On Sept. 8, Cred announced that it has joined the international payment behemoth Visa’s Fintech Fast Track program — a program that helps payment startups use Visa’s network, toolkits and expertise to build payment solutions.
Cred will use the payment giant’s reach and security to popularize decentralized lending and borrowing of cryptocurrencies, or crypto loans.
Cryptocurrency lending and borrowing shot to popularity recently with the launch of the Ethereum-based lending platform Compound. At the time of writing, the total value locked in lending and borrowing protocols makes up more than 40% of the total value locked in DeFi.
In the first week of June, the total funds across all DeFi applications amounted to only $1 billion. After three months, however, the DeFi market today holds more than $7.9 billion, dropping by $1.6 billion from its all-time high of $9.5 billion during the first week of September.

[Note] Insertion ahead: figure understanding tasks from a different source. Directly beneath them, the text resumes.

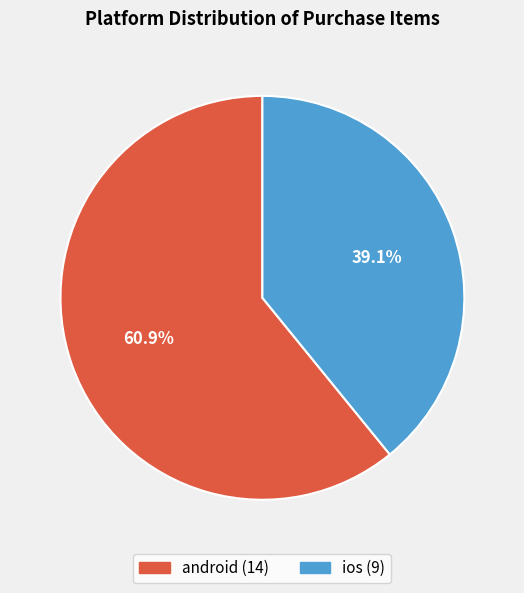

To the nearest percent, what is the average slice percentage?

50%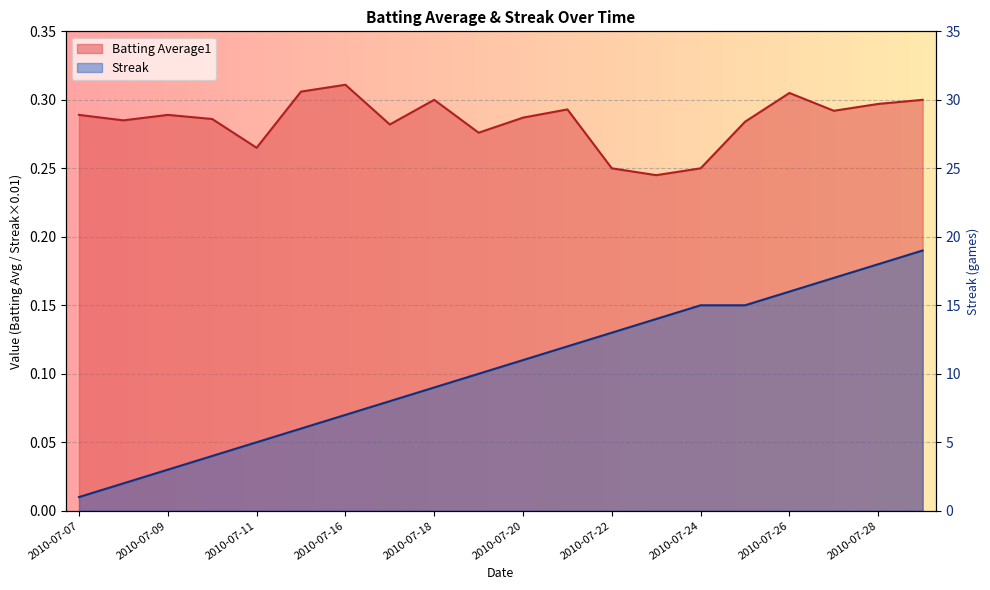

Is it true that Batting Average1 equals 0.1 at 2010-07-20?

False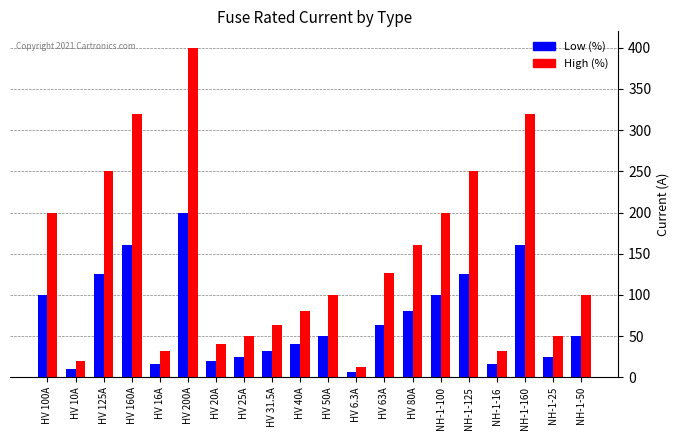

What is the difference between the Low (%) values at HV 80A and HV 25A?

55.0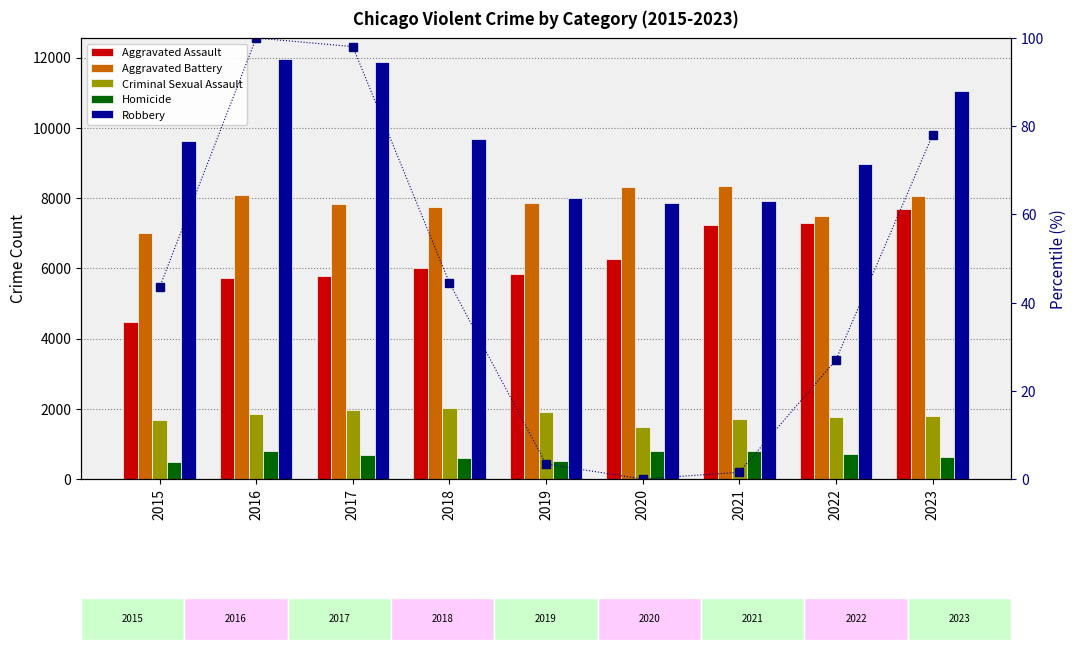

Between 2016 and 2017, which series saw the biggest shift?

Aggravated Battery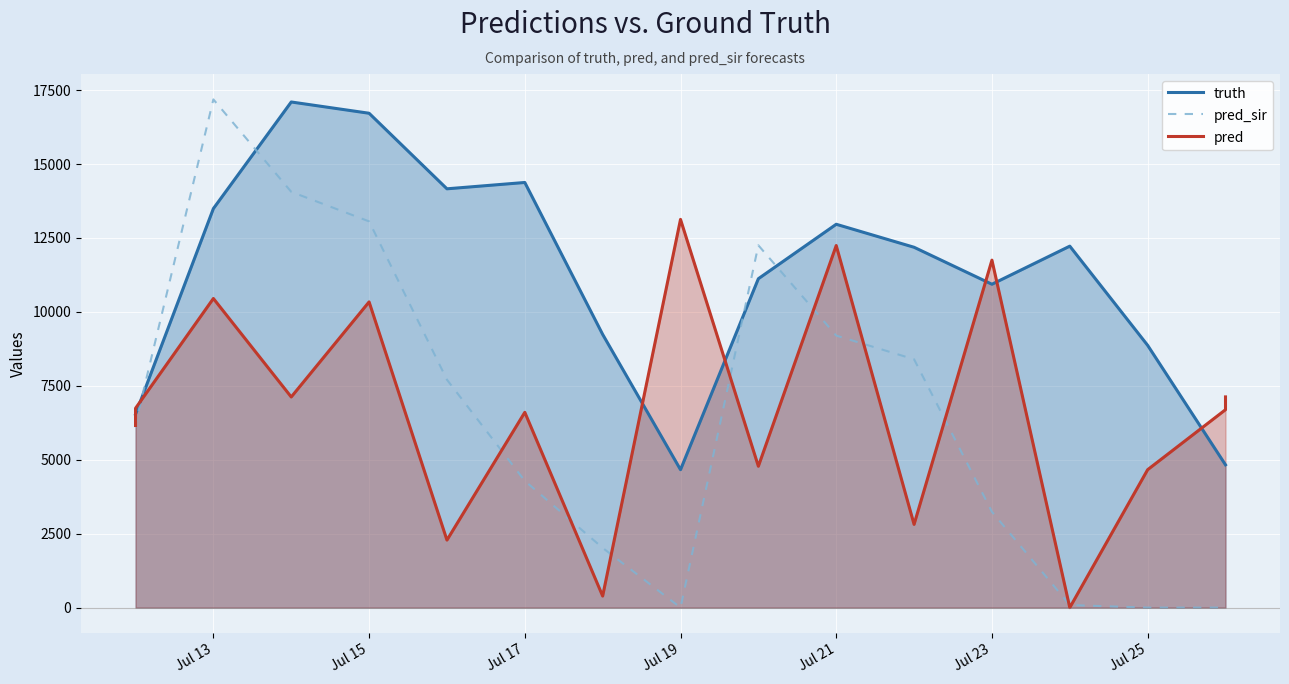

Rank the series by their maximum value, from lowest to highest.

pred, truth, pred_sir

Cred CEO and founder Dan Schatt told Cointelegraph that Cred is working to bridge the divide between this rapidly evolving DeFi space and the centralized finance system so people may benefit from the best of both worlds.
Starting later this year, Cred will work with Visa and its banking partners to allow its users to receive interest payouts directly into their bank accounts in local fiat currencies, Schatt said. While initially, the feature will be restricted to certain areas, Cred will continue to collaborate with banks in various jurisdictions throughout 2021, he added.